Seychelles parliament mum on food prices increase


VICTORIA, Seychelles (eTN) – 
The Seychelles speaker of the National Assembly, Dr. Patrick Herminie, has rejected a request from the opposition party to hold an emergency session to discuss the food prices increase. The request was made when the National Assembly was in recess.

According to opposition party leader Wavel Ramkalawan, his submission was justified because the cost of living had increased dramatically over the past few months, and that the people needed to be informed of governments plan s to mitigate the effects of such hardships.

Mr. Ramkalawan explained that his demand for the Assembly to reconvene in an emergency session should be seen as a call for the opposition, Seychelles National Party, for the government to come up with both short term and long term measures to address the critical increases in food prices and with their effects on the population.

The Seychelles government has recently announced increase in the price of rice, the staple meal for the local population. This is a result of the increase taking place internationally, but for Seychelles it comes just after the government has devalued its currency making the price of rice and other basic food items too expensive for the average family.

The 2008 Budget presented by Finance Minister Danny Faure brought extravagant increases in the price of electricity and water amongst many other necessities needed by regular households. This comes at a time when the population has not seen any substantial increase in their salaries but that saw members of the government and National Assembly members give themselves huge salary increases, bonuses and gratuities. Increase in food prices is causing undue hardship for the average income earners.

The Secretary General of the Seychelles Chamber of Commerce and Industry, Mrs. Tirant-Gherardi said in a television interview that the government should consider subsidizing farmers to encourage them to produce more.

The Seychelles government has been taking previously agricultural land and earmarking them for other uses such as the Seychelles University project and new hotel projects.

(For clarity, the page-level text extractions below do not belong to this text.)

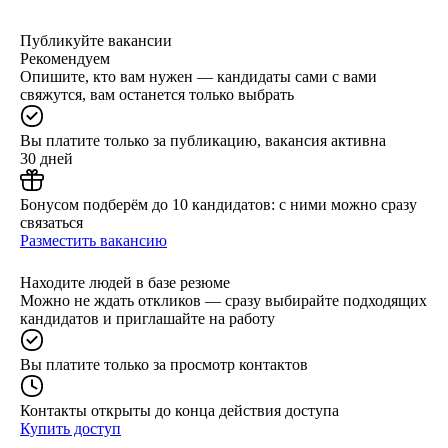
Публикуйте вакансии
Рекомендуем
Опишите, кто вам нужен — кандидаты сами с вами
свяжутся, вам останется только выбрать
Вы платите только за публикацию, вакансия активна
30 дней
Бонусом подберём до 10 кандидатов: с ними можно сразу
связаться
Разместить вакансию
Находите людей в базе резюме
Можно не ждать откликов — сразу выбирайте подходящих
кандидатов и приглашайте на работу
Вы платите только за просмотр контактов
Контакты открыты до конца действия доступа
Купить доступ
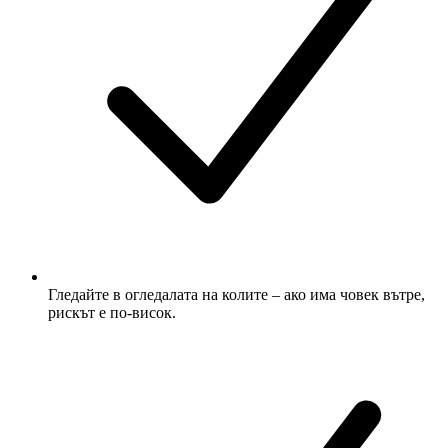
Гледайте в огледалата на колите – ако има човек вътре,
рискът е по-висок.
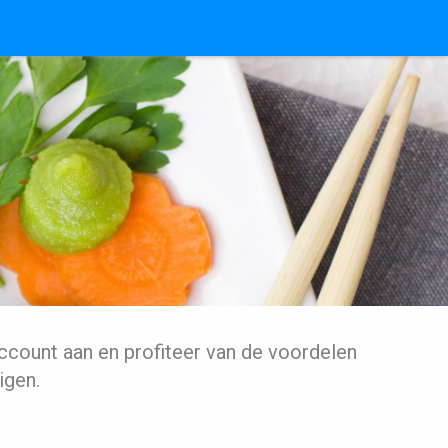
ccount aan en profiteer van de voordelen
igen.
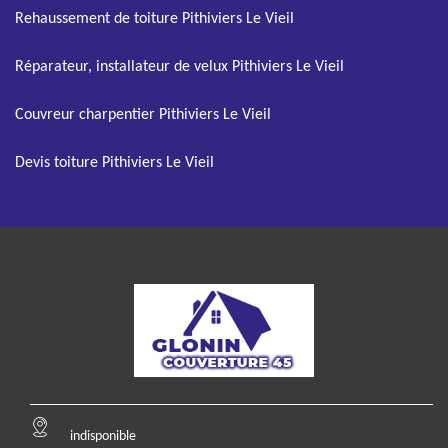
Rehaussement de toiture Pithiviers Le Vieil
Réparateur, installateur de velux Pithiviers Le Vieil
Couvreur charpentier Pithiviers Le Vieil
Devis toiture Pithiviers Le Vieil
indisponible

Many outer coralline islands also remain virtually idle and farming programs discontinued or placed on back burners, as government consider deals to turn some of them into new tourism resorts.

The poorer members of the population remain more vulnerable to price increases as they remain underpaid compared to the Seychelles cost of living index and to the new salaries of members of the ruling hierarchy.

The speaker of the National Assembly, Dr. Patrick Herminie, has displayed a touch of insensitivity when refusing to call the country’s National Assembly to discuss such an important issue. Taking the decision of postponing the start of the National Assembly by a week to allow different members of the ruling party to undertake a sightseeing tour of China. The visit was described by a Chinese newspaper as a “visit of friendship.”